» **Daftar Pertanyaan**:
a - Jawablah pertanyaan berikut berdasarkan teks tentang Javier Zanetti.
(i) Pada tahun berapa Nesta mengapteni Lazio saat menjuarai Liga Italia?
(ii) Di bawah asuhan berapa pelatih berbeda Zanetti telah bermain selama berada di Inter?
(iii) Berapa usia Zanetti pada bulan Agustus mendatang menurut teks tersebut?
b - Tuliskan semua klub sepak bola yang disebut namanya dalam teks tentang Javier Zanetti.

» **Potongan Teks**:
════════
Pages

Selasa, 17 Januari 2012

Zanetti, Kapten Tua Yang Tak Kunjung Menua

Sekitar awal 2000-an, saat Serie-A Liga Italia masih berstatus liga terbaik di dunia, di sana kita bisa menemukan bukan hanya klub dan pemain terbaik, tetapi juga sejumlah pemimpin muda yang gagah dan berwibawa. Selain Paolo Maldini yang telah menjadi bintang internasional sejak awal dekade 90-an, muncul para kapten belia seperti Alessandro del Piero di Juventus, Francesco Totti di AS Roma, Alessandro Nesta di Lazio, dan Javier Zanetti di Inter.

Siapa yang paling hebat di antara mereka? Well, jika melihat seberapa cepat mereka meraih prestasi puncak, tiga nama pertama pantas dikedepankan.
Nesta mengapteni Lazio saat menjuarai Liga Italia 2000, diikuti Totti setahun setelahnya. Del Piero meskipun secara “administratif” adalah wakil kapten Juventus namun ialah pemimpin Si Nyonya Tua di lapangan karena Antonio Conte lebih sering berada di bangku cadangan. Ia sudah terlibat dalam kejayaan Juventus di era 90-an lalu memimpin timnya meraih gelar 2003, 2005, dan 2006 (sebelum dicabut karena Calciopoli). 

Namun jika ukurannya adalah konsistensi dalam waktu lama, Zanetti lah pemenangnya. Ia memang “baru” meraih gelar Serie-A pertamanya pada tahun 2006, namun kini setelah abad 20 berlalu satu dekade, lihatlah apa yang terjadi di lapangan. Nesta telah pindah ke Milan dan kini lebih banyak berkutat dengan cedera. Totti mulai tersingkir dari tim inti Roma karena kesulitan beradaptasi dengan strategi yang dibawa pelatih baru Luis Enrique. Del Piero bahkan mulai jarang muncul di bangku cadangan sekalipun. Bandingkan dengan Zanetti yang masih tetap bermain di hampir seluruh pertandingan Inter di setiap musimnya, dan selalu sebagai pemain starter dengan ban kapten di lengannya. Padahal di antara mereka semua, Zanetti lah yang paling tua. Agustus nanti usianya akan menginjak 39 tahun.  

Sang kapten yang penuh dedikasi
Apa yang membuat El Pupi bertahan di tim inti? Inter adalah salah satu tim yang paling sering berganti pelatih, terutama di era 1990-an dan awal 2000-an. Selama berada di Inter, Zanetti telah bermain di bawah asuhan 17 pelatih berbeda, sejak Roy Hodgson hingga Claudio Ranieri. Tak ada satupun di antara mereka yang sanggup menggeser Zanetti dari tim inti. Tentu tidak mudah untuk bekerjasama dengan para pelatih dengan berbagai pikiran dan strategi yang berbeda, namun Zanetti sanggup melakukannya. Mengapa? Karena ia punya skill, stamina, dan bisa bermain di segala posisi. Namun yang lebih penting adalah ia selalu mengeluarkan seluruh kemampuannya di lapangan. Seorang yang hebat sekalipun tidak akan berguna jika hanya setengah-setengah saat bermain.
════════
» **Data yang Diberikan**:
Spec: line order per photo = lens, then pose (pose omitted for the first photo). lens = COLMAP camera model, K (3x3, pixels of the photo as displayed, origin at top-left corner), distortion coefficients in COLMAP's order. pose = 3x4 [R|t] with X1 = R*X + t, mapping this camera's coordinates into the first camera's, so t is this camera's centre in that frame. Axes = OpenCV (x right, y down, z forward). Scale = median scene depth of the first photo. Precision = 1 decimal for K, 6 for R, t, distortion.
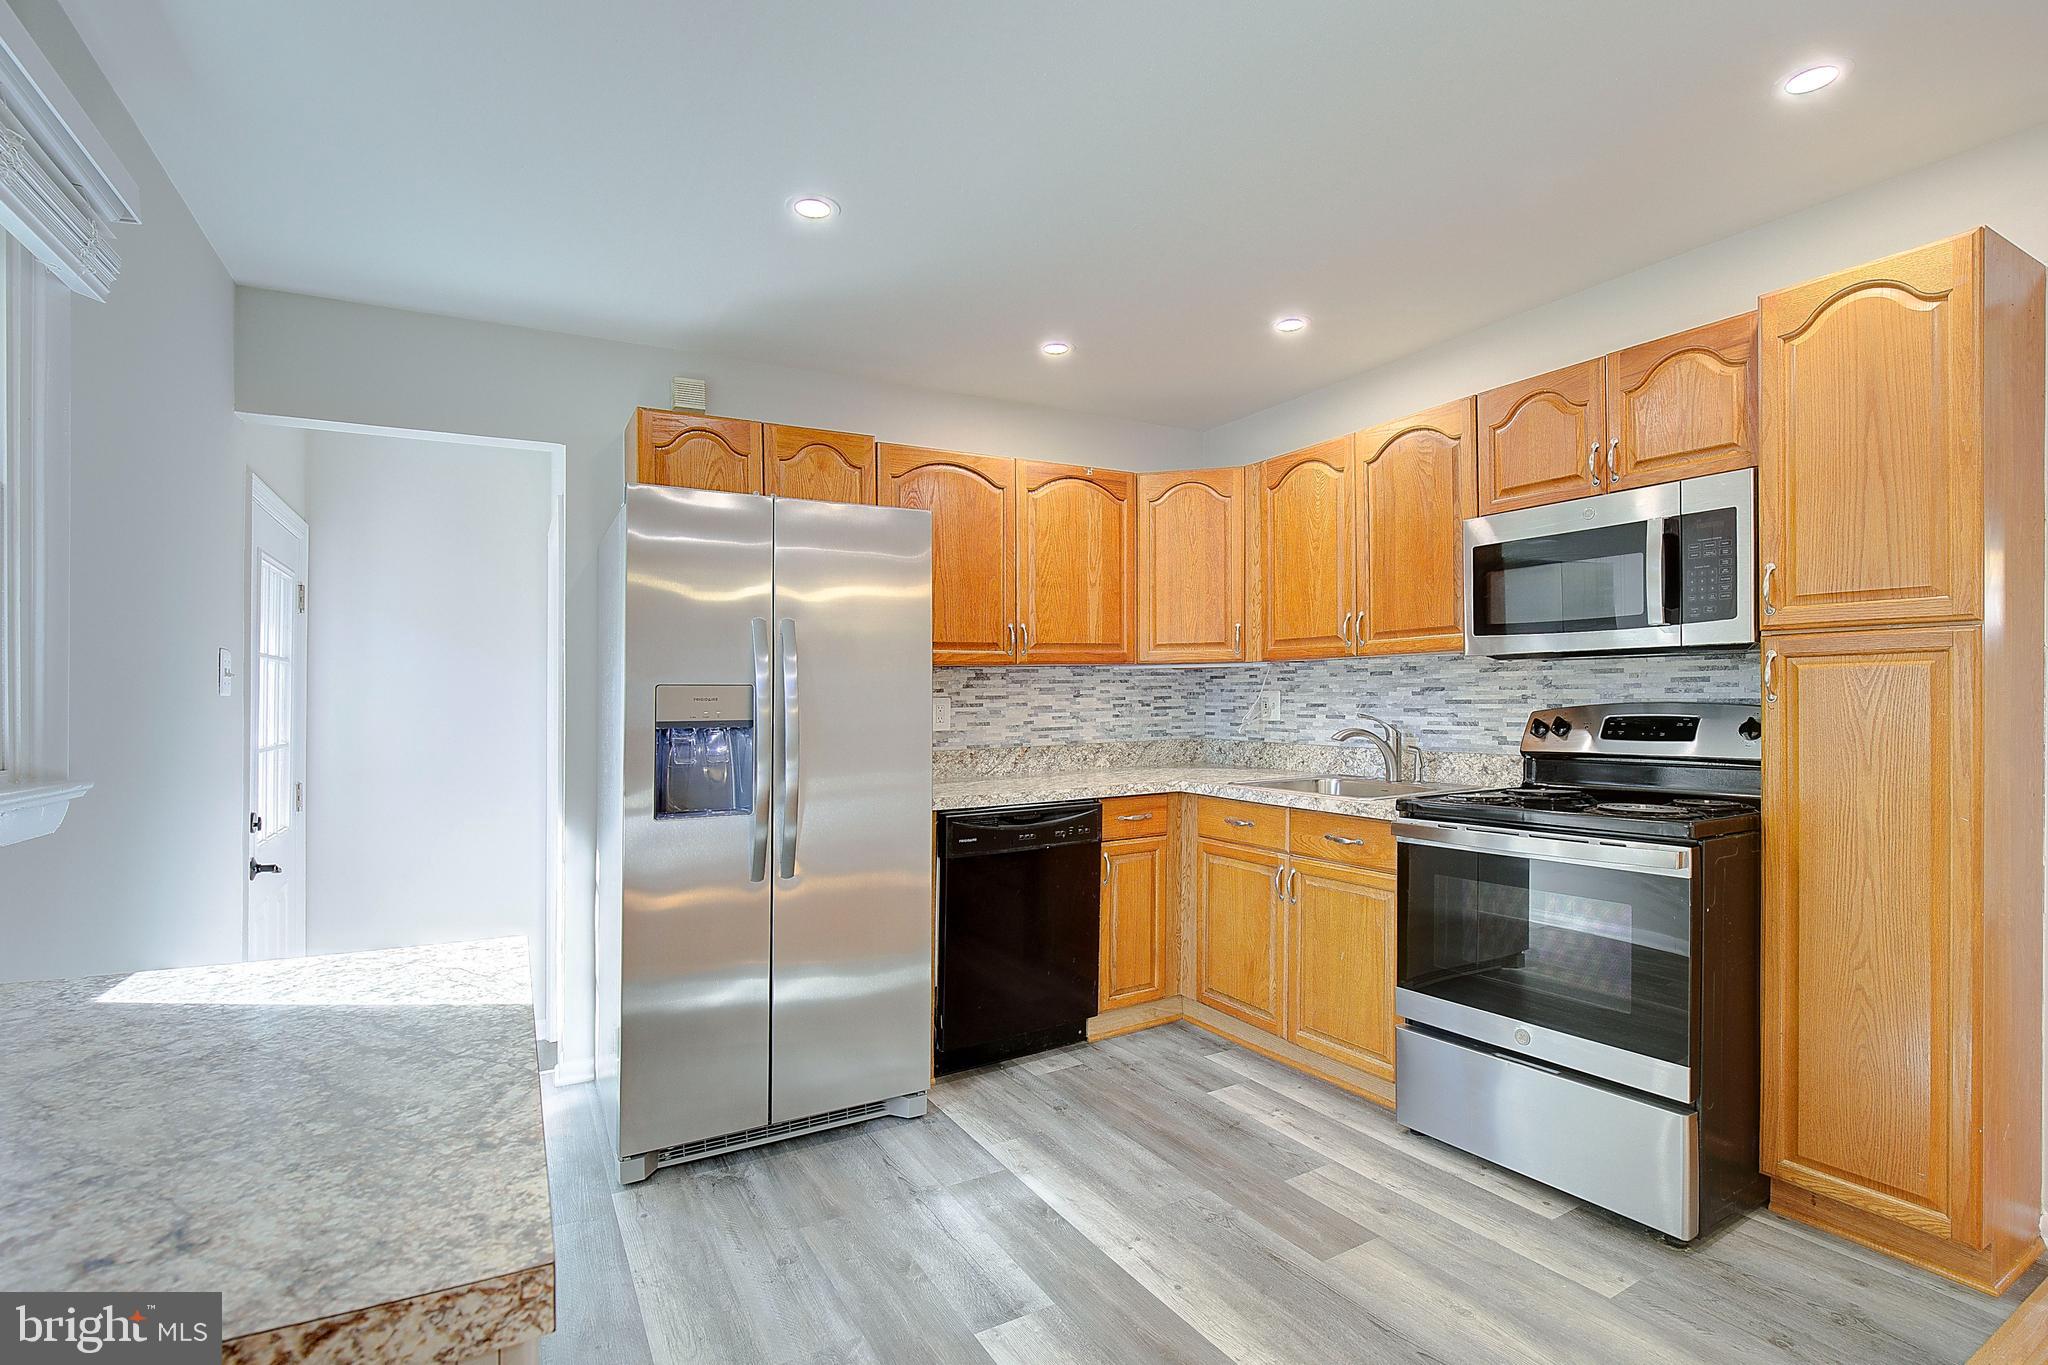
════════
» **Jawaban Soal**:
a -
(i) Tahun 2000.
(ii) 17 pelatih berbeda.
(iii) 39 tahun.

b - Juventus, AS Roma, Lazio, Inter, Milan